Introduction: Giant Crab, With Snack

About: Warthog-faced buffoon.

A giant dungeness crab, with a snack.

The hand is life-sized, but I sure hope the crab isn’t.

Step 1: Body

I used an Atlantic giant for the body and a Long of Naples for the legs, but a wide variety of pumpkins and gourds would work just as well.

The pumpkin I used for the crab’s body was a bit too spherical for a plausible crabbish profile, so I hacked some altitude off the bottom. I ended up using that chunk later... for the snack.

I hacked a bit off of the sides to get a more that trapezoidal look for the carapace.

Step 2: Face

I recommend doing an image search for “crab faces,” for reference and for subject matter for your nightmares.

I dug a seam down the sides and added a few simple cuts, rounded off to make the face.

Step 3: Eyes

Using a small part of the cut-off piece from the body, I whittled some eye stalks, plugged in some bamboo skewers, and smooshed them into place.

Step 4: Claws

The Finest Pumpkin Vending Establishment on the North Coast (organicmattersranch.com) grew a bunch of these awesome “Long of Naples” squash this year: they look like monstrous zucchini but carve like a bright orange cylindrical pumpkin: https://en.wikipedia.org/wiki/Cucurbita_moschata The one I used was almost three feet long! First, I chopped it in half.

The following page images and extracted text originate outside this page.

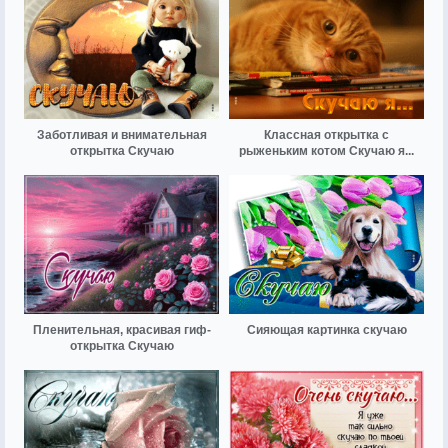
Заботливая и внимательная
Классная открытка с
открытка Скучаю
рыженьким котом Скучаю я...
Пленительная, красивая гиф-
Сияющая картинка скучаю
открытка Скучаю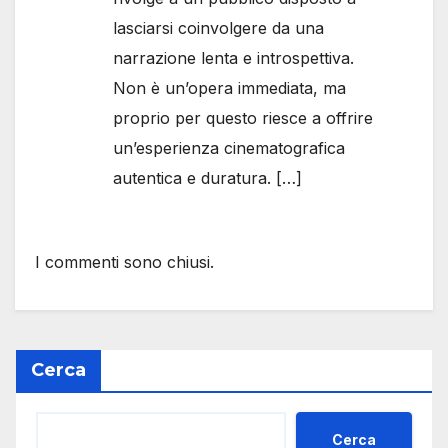
lasciarsi coinvolgere da una
narrazione lenta e introspettiva.
Non è un’opera immediata, ma
proprio per questo riesce a offrire
un’esperienza cinematografica
autentica e duratura. […]
I commenti sono chiusi.
Cerca
Cerca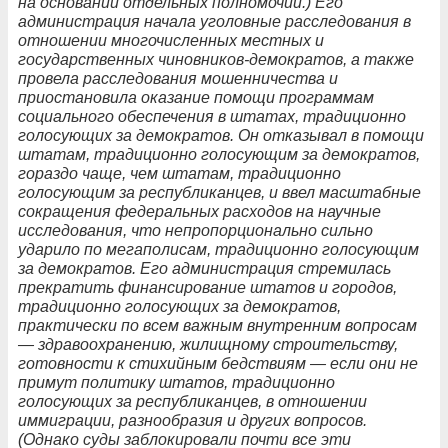
на основании отдельных полномочий.) Его
администрация начала уголовные расследования в
отношении многочисленных местных и
государственных чиновников-демократов, а также
провела расследования мошенничества и
приостановила оказание помощи программам
социального обеспечения в штатах, традиционно
голосующих за демократов. Он отказывал в помощи
штатам, традиционно голосующим за демократов,
гораздо чаще, чем штатам, традиционно
голосующим за республиканцев, и ввел масштабные
сокращения федеральных расходов на научные
исследования, что непропорционально сильно
ударило по мегаполисам, традиционно голосующим
за демократов. Его администрация стремилась
прекратить финансирование штатов и городов,
традиционно голосующих за демократов,
практически по всем важным внутренним вопросам
— здравоохранению, жилищному строительству,
готовности к стихийным бедствиям — если они не
примут политику штатов, традиционно
голосующих за республиканцев, в отношении
иммиграции, разнообразия и других вопросов.
(Однако суды заблокировали почти все эти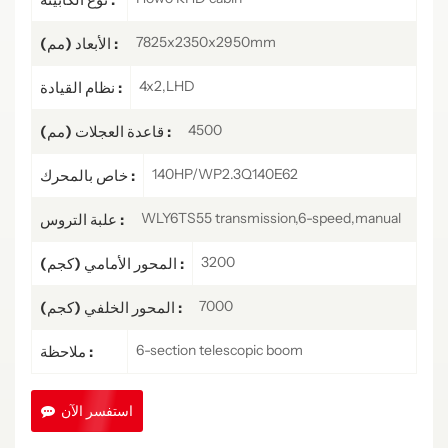
7825x2350x2950mm
الأبعاد (مم) :
4x2,LHD
نظام القيادة :
4500
قاعدة العجلات (مم) :
140HP/WP2.3Q140E62
خاص بالمحرك :
WLY6TS55 transmission,6-speed,manual
علبة التروس :
3200
المحور الأمامي (كجم) :
7000
المحور الخلفي (كجم) :
6-section telescopic boom
ملاحظة :
استفسر الآن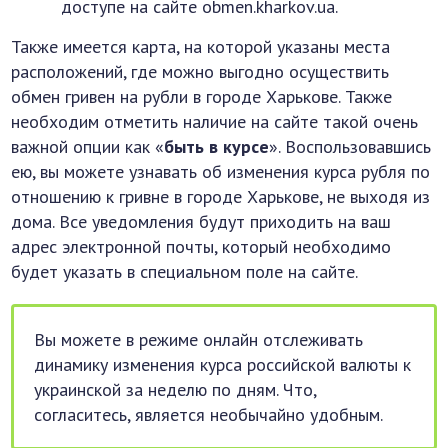
доступе на сайте obmen.kharkov.ua.
Также имеется карта, на которой указаны места
расположений, где можно выгодно осуществить
обмен гривен на рубли в городе Харькове. Также
необходим отметить наличие на сайте такой очень
важной опции как «
быть в курсе
». Воспользовавшись
ею, вы можете узнавать об изменения курса рубля по
отношению к гривне в городе Харькове, не выходя из
дома. Все уведомления будут приходить на ваш
адрес электронной почты, который необходимо
будет указать в специальном поле на сайте.
Вы можете в режиме онлайн отслеживать
динамику изменения курса российской валюты к
украинской за неделю по дням. Что,
согласитесь, является необычайно удобным.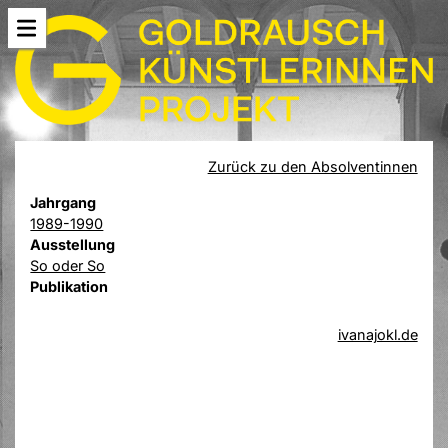
Zurück zu den Absolventinnen
Jahrgang
1989-1990
Ausstellung
So oder So
Publikation
ivanajokl.de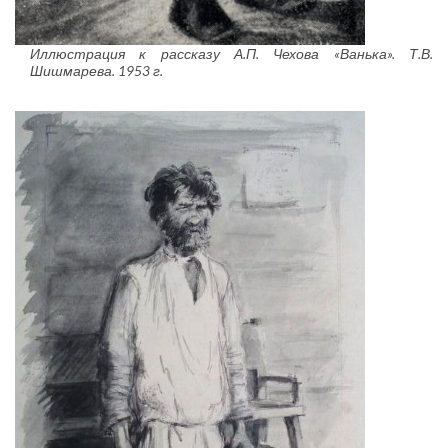
Иллюстрация к рассказу А.П. Чехова «Ванька». Т.В.
Шишмарева. 1953 г.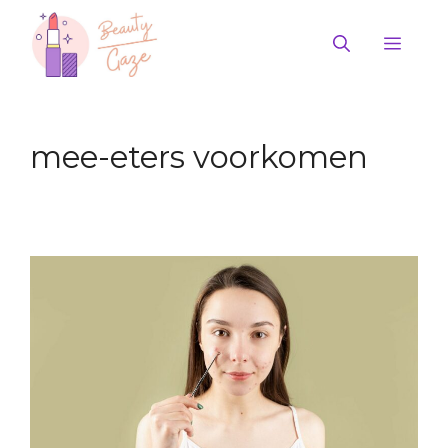
Ga
naar
Men
de
inhoud
mee-eters voorkomen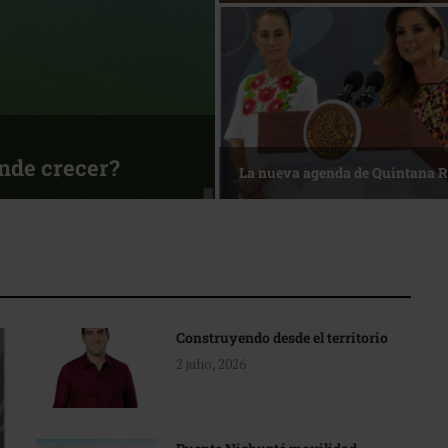
ónde crecer?
La nueva agenda de Quintana 
Construyendo desde el territorio
2 julio, 2026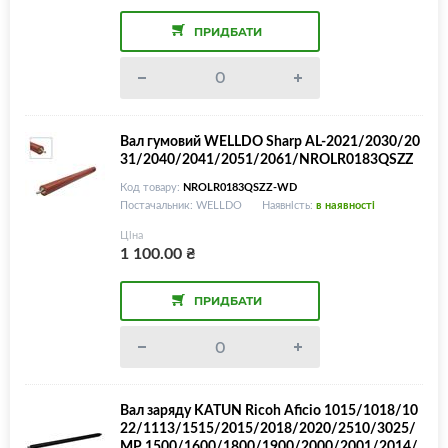
ПРИДБАТИ
Вал гумовий WELLDO Sharp AL-2021/2030/20
31/2040/2041/2051/2061/NROLR0183QSZZ
Код товару:
NROLR0183QSZZ-WD
Постачальник: WELLDO
Наявність:
в наявності
Ціна
1 100.00
₴
ПРИДБАТИ
Вал заряду KATUN Ricoh Aficio 1015/1018/10
22/1113/1515/2015/2018/2020/2510/3025/
MP 1500/1600/1800/1900/2000/2001/2014/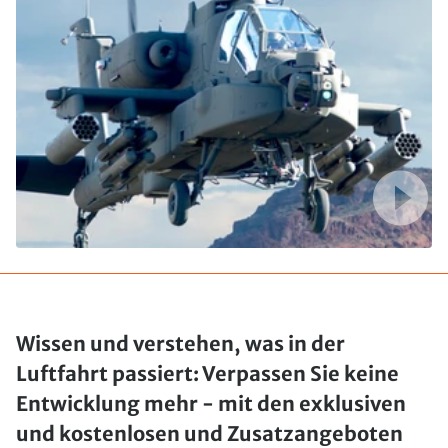
Wissen und verstehen, was in der
Luftfahrt passiert: Verpassen Sie keine
Entwicklung mehr - mit den exklusiven
und kostenlosen und Zusatzangeboten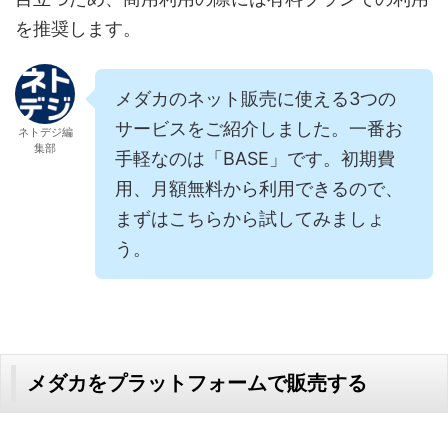
を推奨します。
メダカのネット販売に使える3つの
サービスをご紹介しました。一番お
ネトデジ編
集部
手軽なのは「BASE」です。初期費
用、月額無料から利用できるので、
まずはこちらから試してみましょ
う。
メダカをプラットフォームで販売する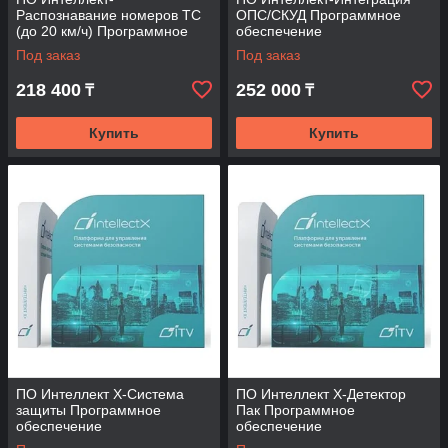
Распознавание номеров ТС
ОПС/СКУД Программное
(до 20 км/ч) Программное
обеспечение
обеспечение (опция)
Под заказ
Под заказ
218 400
252 000
₸
₸
Купить
Купить
ПО Интеллект X-Система
ПО Интеллект X-Детектор
защиты Программное
Пак Программное
обеспечение
обеспечение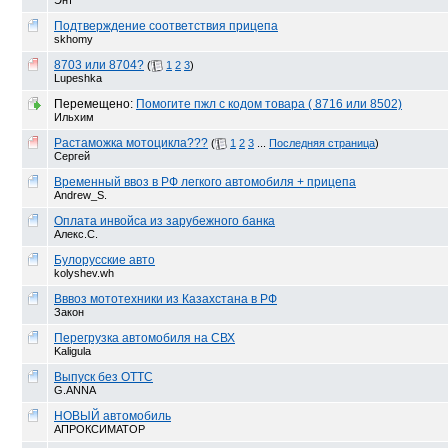
Энт
Подтверждение соответствия прицепа
skhomy
8703 или 8704?
(
1
2
3
)
Lupeshka
Перемещено:
Помогите пжл с кодом товара ( 8716 или 8502)
Ильхим
Растаможка мотоцикла???
(
1
2
3
...
Последняя страница
)
Сергей
Временный ввоз в РФ легкого автомобиля + прицепа
Andrew_S.
Оплата инвойса из зарубежного банка
Алекс.С.
Булорусские авто
kolyshev.wh
Вввоз мототехники из Казахстана в РФ
Закон
Перегрузка автомобиля на СВХ
Kaligula
Выпуск без ОТТС
G.ANNA
НОВЫЙ автомобиль
АПРОКСИМАТОР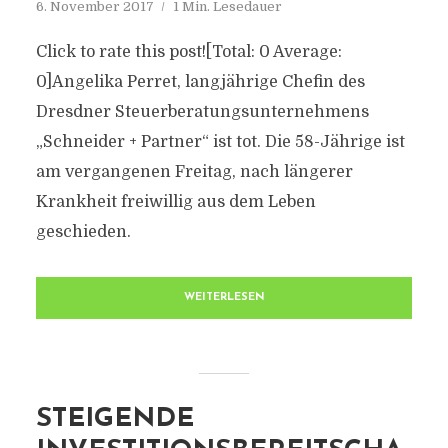
6. November 2017
1 Min. Lesedauer
Click to rate this post![Total: 0 Average:
0]Angelika Perret, langjährige Chefin des
Dresdner Steuerberatungsunternehmens
„Schneider + Partner“ ist tot. Die 58-Jährige ist
am vergangenen Freitag, nach längerer
Krankheit freiwillig aus dem Leben
geschieden.
WEITERLESEN
STEIGENDE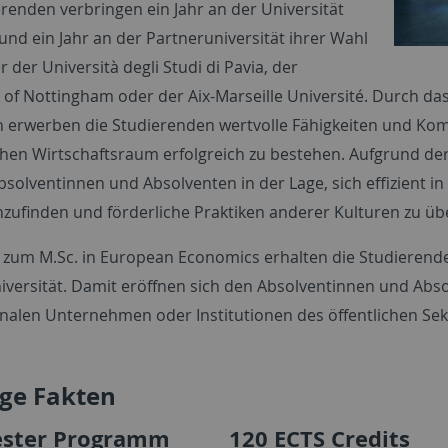
erenden verbringen ein Jahr an der Universität
und ein Jahr an der Partneruniversität ihrer Wahl
 der Università degli Studi di Pavia, der
 of Nottingham oder der Aix-Marseille Université. Durch das
h erwerben die Studierenden wertvolle Fähigkeiten und Ko
hen Wirtschaftsraum erfolgreich zu bestehen. Aufgrund de
bsolventinnen und Absolventen in der Lage, sich effizient i
nzufinden und förderliche Praktiken anderer Kulturen zu 
h zum M.Sc. in European Economics erhalten die Studieren
iversität. Damit eröffnen sich den Absolventinnen und Absol
onalen Unternehmen oder Institutionen des öffentlichen Sek
ige Fakten
ester Programm
120 ECTS Credits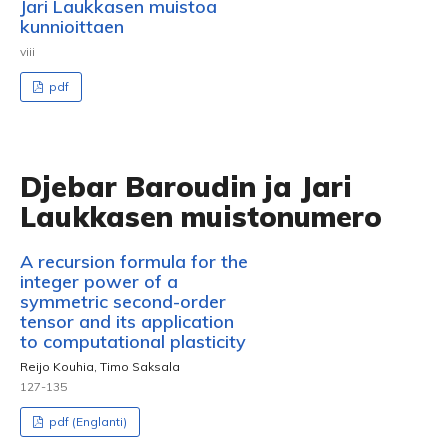
Jari Laukkasen muistoa
kunnioittaen
viii
pdf
Djebar Baroudin ja Jari
Laukkasen muistonumero
A recursion formula for the
integer power of a
symmetric second-order
tensor and its application
to computational plasticity
Reijo Kouhia, Timo Saksala
127-135
pdf (Englanti)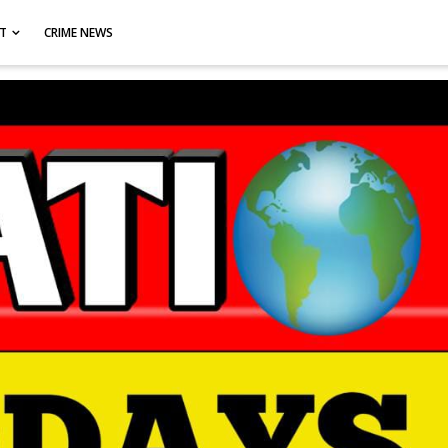
CT
CRIME NEWS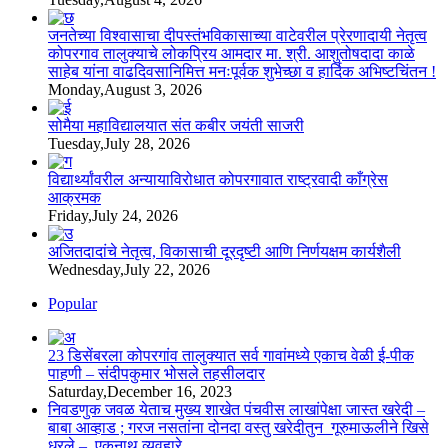
जनतेच्या विश्वासाचा दीपस्तंभविकासाच्या वाटेवरील प्रेरणादायी नेतृत्व
कोपरगाव तालुक्याचे लोकप्रिय आमदार मा. श्री. आशुतोषदादा काळे
साहेब यांना वाढदिवसानिमित्त मनःपूर्वक शुभेच्छा व हार्दिक अभिष्टचिंतन !
Monday,August 3, 2026
सोमैया महाविद्यालयात संत कबीर जयंती साजरी
Tuesday,July 28, 2026
विद्यार्थ्यांवरील अन्यायाविरोधात कोपरगावात राष्ट्रवादी काँग्रेस
आक्रमक
Friday,July 24, 2026
अजितदादांचे नेतृत्व, विकासाची दूरदृष्टी आणि निर्णयक्षम कार्यशैली
Wednesday,July 22, 2026
Popular
23 डिसेंबरला कोपरगांव तालुक्‍यात सर्व गावांमध्ये एकाच वेळी ई-पीक
पाहणी – संदीपकुमार भोसले तहसीलदार
Saturday,December 16, 2023
निवडणुक जवळ येताच मुख्य शाखेत पंचवीस लाखांपेक्षा जास्त खरेदी –
बाबा आव्हाड ; गरज नसतांना दोनदा वस्तु खरेदीतुन गूरुमाऊलीने खिसे
धरले – एकनाथ व्यवहारे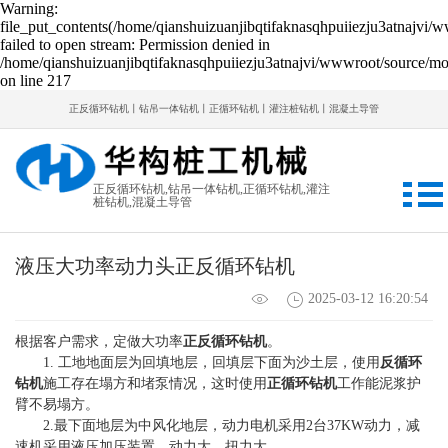
Warning:
file_put_contents(/home/qianshuizuanjibqtifaknasqhpuiiezju3atnajvi/
failed to open stream: Permission denied in
/home/qianshuizuanjibqtifaknasqhpuiiezju3atnajvi/wwwroot/source/mod
on line 217
正反循环钻机丨钻吊一体钻机丨正循环钻机丨灌注桩钻机丨混凝土导管
正反循环钻机,钻吊一体钻机,正循环钻机,灌注
桩钻机,混凝土导管
液压大功率动力头正反循环钻机
2025-03-12 16:20:54
根据客户需求，定做大功率
正反循环钻机
。
1. 工地地面层为回填地层，回填层下面为沙土层，使用
反循环
钻机
施工存在塌方和堵泵情况，这时使用
正循环钻机
工作能泥浆护
臂不易塌方。
2.最下面地层为中风化地层，动力电机采用2台37KW动力，减
速机采用液压加压装置。动力大，扭力大。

These squash are usually almost solid except for where they widen at their base, which is where their seeds live. I chopped that bottom chunk in half, and drew some big crab claws.

After whittling away the excess and rounding off all the shapes, I was left with two nice big deadly pincers.

Note: predictably, the girl in the photograph lost a finger. But we were able to recover it in time, and thanks to some talented surgeons, she is expected to make a full recovery.

Step 5: Legs

For the rest of the legs, I sliced the top half of the squash into eight sections, one for each leg.

I repeated the whittling process eight times, making sure each left matched each right, and making each pair smaller so the back legs were smallest.

Note: a round pumpkin with sufficiently thick walls (like another Atlantic Giant) would work great for crab legs too, providing some curvature that I didn’t get with this squash. Maybe I’ll try that next year.

I arranged the legs under the body.

Step 6: Snack

For grossness, I carved a human hand out of the rest of the waste piece I had cut from the body. I used my own left hand as a model, because I’ve found that acquiring an actual severed human hand is just not worth the hassle.

Disturbingly, the hand fit snugly in the claw.

Step 7: Done

I’m not sure if the hand represents the end of a large meal, or a prize

won from a careless fisherman, but I’d rather not ask.